YOUR INSTRUCTIONS: Keep to one stretch of the data below, the lines from the one with "- Explores sales data." up to and including the one with "00:00:00|Charles Hyman|Room E|[Whats", and return that stretch exactly.

DATA SECTION:
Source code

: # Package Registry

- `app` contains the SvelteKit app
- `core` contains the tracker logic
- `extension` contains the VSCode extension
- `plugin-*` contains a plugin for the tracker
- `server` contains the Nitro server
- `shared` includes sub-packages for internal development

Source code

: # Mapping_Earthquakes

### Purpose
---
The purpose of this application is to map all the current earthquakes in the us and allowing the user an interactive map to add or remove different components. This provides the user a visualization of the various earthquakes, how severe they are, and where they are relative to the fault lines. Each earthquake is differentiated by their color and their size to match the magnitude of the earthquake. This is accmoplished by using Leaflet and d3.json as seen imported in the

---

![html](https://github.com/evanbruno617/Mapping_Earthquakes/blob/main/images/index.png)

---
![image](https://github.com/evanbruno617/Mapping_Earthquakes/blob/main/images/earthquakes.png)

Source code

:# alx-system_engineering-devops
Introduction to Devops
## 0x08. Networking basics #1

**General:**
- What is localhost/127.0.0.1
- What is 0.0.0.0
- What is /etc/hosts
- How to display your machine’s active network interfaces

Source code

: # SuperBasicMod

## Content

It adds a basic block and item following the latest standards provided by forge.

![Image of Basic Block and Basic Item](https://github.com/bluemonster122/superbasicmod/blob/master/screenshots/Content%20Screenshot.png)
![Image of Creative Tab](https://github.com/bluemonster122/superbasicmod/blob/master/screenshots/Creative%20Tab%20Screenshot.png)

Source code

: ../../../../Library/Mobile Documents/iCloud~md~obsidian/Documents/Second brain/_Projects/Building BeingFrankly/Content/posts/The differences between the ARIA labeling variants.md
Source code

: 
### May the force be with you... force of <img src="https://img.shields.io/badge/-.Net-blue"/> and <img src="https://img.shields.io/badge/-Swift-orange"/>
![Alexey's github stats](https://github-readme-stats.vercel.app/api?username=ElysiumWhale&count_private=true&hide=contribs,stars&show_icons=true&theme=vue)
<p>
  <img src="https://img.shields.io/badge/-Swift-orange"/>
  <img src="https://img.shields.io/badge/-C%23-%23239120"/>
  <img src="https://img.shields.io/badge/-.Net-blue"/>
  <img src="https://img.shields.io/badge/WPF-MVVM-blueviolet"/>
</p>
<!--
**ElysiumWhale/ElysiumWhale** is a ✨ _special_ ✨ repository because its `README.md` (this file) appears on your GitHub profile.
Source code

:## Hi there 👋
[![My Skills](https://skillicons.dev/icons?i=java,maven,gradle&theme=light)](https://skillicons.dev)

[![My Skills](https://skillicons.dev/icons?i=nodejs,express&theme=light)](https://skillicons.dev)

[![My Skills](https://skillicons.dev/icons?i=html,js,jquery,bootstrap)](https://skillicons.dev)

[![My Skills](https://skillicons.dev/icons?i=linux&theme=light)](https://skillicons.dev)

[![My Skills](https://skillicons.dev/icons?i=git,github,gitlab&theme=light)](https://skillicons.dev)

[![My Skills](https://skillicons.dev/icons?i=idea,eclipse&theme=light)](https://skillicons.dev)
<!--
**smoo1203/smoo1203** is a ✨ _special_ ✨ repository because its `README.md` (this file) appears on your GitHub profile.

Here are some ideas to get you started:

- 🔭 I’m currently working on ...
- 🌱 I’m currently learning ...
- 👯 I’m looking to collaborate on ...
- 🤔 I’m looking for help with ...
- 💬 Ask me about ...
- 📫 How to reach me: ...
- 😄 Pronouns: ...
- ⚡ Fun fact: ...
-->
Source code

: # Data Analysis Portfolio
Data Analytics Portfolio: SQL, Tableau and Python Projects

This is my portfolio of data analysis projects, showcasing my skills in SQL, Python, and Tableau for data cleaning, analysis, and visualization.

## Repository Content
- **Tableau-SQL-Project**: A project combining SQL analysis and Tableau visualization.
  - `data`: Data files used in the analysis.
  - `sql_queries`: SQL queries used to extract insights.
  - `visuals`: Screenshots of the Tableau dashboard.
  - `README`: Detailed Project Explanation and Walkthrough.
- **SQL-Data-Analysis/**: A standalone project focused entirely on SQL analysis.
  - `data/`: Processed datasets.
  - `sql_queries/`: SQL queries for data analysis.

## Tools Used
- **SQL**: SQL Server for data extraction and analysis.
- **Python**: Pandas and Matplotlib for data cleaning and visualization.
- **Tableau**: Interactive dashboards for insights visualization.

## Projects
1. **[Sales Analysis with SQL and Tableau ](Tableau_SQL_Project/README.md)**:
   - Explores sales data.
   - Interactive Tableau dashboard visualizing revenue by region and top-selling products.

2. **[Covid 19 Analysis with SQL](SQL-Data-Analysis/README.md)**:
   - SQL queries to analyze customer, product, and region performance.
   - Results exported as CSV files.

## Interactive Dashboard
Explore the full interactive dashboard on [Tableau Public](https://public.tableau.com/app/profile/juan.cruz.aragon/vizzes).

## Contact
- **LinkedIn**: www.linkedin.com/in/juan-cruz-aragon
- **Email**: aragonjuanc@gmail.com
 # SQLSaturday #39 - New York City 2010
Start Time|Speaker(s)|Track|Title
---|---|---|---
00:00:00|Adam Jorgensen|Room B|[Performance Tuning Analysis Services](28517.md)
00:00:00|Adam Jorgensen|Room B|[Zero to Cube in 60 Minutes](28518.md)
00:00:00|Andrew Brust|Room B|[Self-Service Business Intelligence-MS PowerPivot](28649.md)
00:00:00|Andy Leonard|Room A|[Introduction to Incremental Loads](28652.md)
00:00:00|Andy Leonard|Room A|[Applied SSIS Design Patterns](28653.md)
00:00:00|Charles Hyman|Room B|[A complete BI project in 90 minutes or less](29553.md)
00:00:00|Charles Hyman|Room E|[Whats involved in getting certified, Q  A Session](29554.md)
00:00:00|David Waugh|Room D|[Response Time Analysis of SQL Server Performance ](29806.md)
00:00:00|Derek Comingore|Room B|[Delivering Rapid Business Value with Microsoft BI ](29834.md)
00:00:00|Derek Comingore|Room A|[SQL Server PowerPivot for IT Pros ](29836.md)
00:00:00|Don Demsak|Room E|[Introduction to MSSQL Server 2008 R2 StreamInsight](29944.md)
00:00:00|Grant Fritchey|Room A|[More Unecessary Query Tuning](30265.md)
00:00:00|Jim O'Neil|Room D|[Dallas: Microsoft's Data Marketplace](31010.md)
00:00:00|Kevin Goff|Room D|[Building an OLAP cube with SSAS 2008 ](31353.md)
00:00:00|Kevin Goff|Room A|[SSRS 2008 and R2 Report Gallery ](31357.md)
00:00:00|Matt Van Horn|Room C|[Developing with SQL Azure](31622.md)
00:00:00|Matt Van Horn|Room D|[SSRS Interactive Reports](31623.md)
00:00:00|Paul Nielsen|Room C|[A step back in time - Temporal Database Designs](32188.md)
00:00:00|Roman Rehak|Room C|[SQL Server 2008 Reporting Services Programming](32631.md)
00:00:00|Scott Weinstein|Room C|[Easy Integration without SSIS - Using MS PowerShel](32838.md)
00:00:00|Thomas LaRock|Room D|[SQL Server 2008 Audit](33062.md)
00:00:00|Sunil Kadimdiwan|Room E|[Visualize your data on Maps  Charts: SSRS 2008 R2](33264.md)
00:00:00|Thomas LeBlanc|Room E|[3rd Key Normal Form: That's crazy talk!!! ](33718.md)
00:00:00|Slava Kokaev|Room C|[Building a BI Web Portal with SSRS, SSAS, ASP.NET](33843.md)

EXERCISE RESPONSE:
   - Explores sales data.
   - Interactive Tableau dashboard visualizing revenue by region and top-selling products.

2. **[Covid 19 Analysis with SQL](SQL-Data-Analysis/README.md)**:
   - SQL queries to analyze customer, product, and region performance.
   - Results exported as CSV files.

## Interactive Dashboard
Explore the full interactive dashboard on [Tableau Public](https://public.tableau.com/app/profile/juan.cruz.aragon/vizzes).

## Contact
- **LinkedIn**: www.linkedin.com/in/juan-cruz-aragon
- **Email**: aragonjuanc@gmail.com
 # SQLSaturday #39 - New York City 2010
Start Time|Speaker(s)|Track|Title
---|---|---|---
00:00:00|Adam Jorgensen|Room B|[Performance Tuning Analysis Services](28517.md)
00:00:00|Adam Jorgensen|Room B|[Zero to Cube in 60 Minutes](28518.md)
00:00:00|Andrew Brust|Room B|[Self-Service Business Intelligence-MS PowerPivot](28649.md)
00:00:00|Andy Leonard|Room A|[Introduction to Incremental Loads](28652.md)
00:00:00|Andy Leonard|Room A|[Applied SSIS Design Patterns](28653.md)
00:00:00|Charles Hyman|Room B|[A complete BI project in 90 minutes or less](29553.md)
00:00:00|Charles Hyman|Room E|[Whats involved in getting certified, Q  A Session](29554.md)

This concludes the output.